OpenAI, currently facing lawsuits from The New York Times and Daily News for allegedly using their content without permission to train its AI models, recently encountered a significant data mishap. The plaintiffs' legal teams claim that OpenAI engineers accidentally deleted critical data that could have been relevant to the case.
Earlier this fall, OpenAI agreed to provide two virtual machines to allow The Times and Daily News legal teams to search for their copyrighted content in the AI training datasets. Virtual machines are software environments used for testing, backups, and running applications. Since November 1, the plaintiffs' attorneys and hired experts have spent over 150 hours analyzing the provided data.
However, on November 14, OpenAI engineers unintentionally erased all search data stored on one of the virtual machines. Although the company successfully recovered most of the data, the folder structure and file names were lost irretrievably. As a result, the recovered data cannot be used to trace where or how the plaintiffs' articles might have been used in building OpenAI’s models.
According to a letter filed in the U.S. District Court for the Southern District of New York, the plaintiffs’ counsel expressed frustration over the incident. They stated that the lost data forced them to redo an entire week’s worth of work, requiring significant time and computational resources.
The plaintiffs acknowledged that the deletion appeared accidental but argued that the situation demonstrates OpenAI’s unique ability to search its own datasets more effectively using proprietary tools.

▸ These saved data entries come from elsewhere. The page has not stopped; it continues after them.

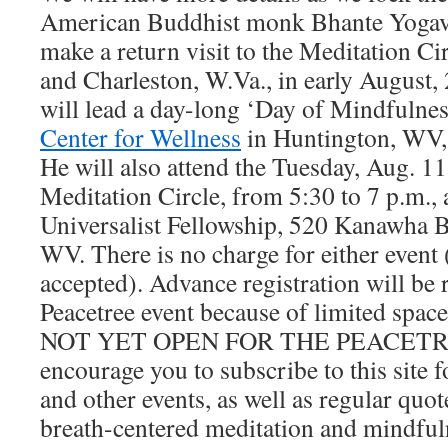
American Buddhist monk Bhante Yogava
make a return visit to the Meditation Ci
and Charleston, W.Va., in early August
will lead a day-long ‘Day of Mindfulnes
Center for Wellness
in Huntington, WV, 
He will also attend the Tuesday, Aug. 11
Meditation Circle, from 5:30 to 7 p.m., 
Universalist Fellowship, 520 Kanawha B
WV. There is no charge for either event 
accepted). Advance registration will be 
Peacetree event because of limited s
NOT YET OPEN FOR THE PEACETR
encourage you to subscribe to this site 
and other events, as well as regular quo
breath-centered meditation and mindful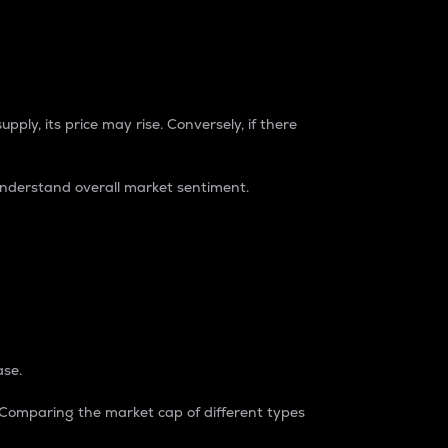
pply, its price may rise. Conversely, if there
understand overall market sentiment.
ase.
. Comparing the market cap of different types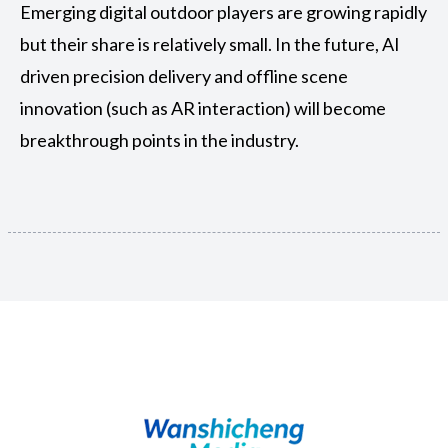
Emerging digital outdoor players are growing rapidly
but their share is relatively small. In the future, AI
driven precision delivery and offline scene
innovation (such as AR interaction) will become
breakthrough points in the industry.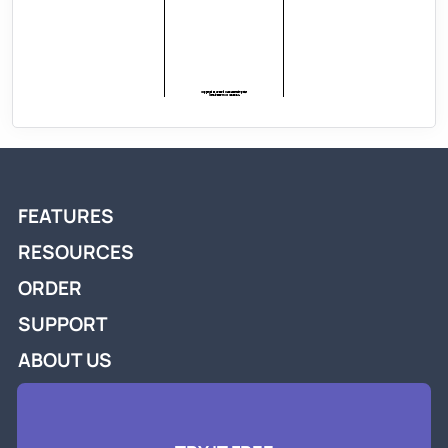
FEATURES
RESOURCES
ORDER
SUPPORT
ABOUT US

OpenAI has declined to comment on the incident.
The broader legal case centers around whether OpenAI’s use of publicly available content, such as news articles, constitutes fair use. OpenAI asserts that training its models, like GPT-4, on publicly accessible data does not require permission or payment, even when the models are used commercially. Despite this stance, OpenAI has entered into licensing agreements with several publishers, including the Associated Press, Business Insider owner Axel Springer, and Financial Times. These deals remain confidential, though some reports suggest significant payments, such as $16 million annually to Dotdash Meredith.
OpenAI has neither confirmed nor denied using specific copyrighted works to train its models. The lawsuits highlight ongoing tensions between AI developers and content creators over the use of intellectual property in AI training.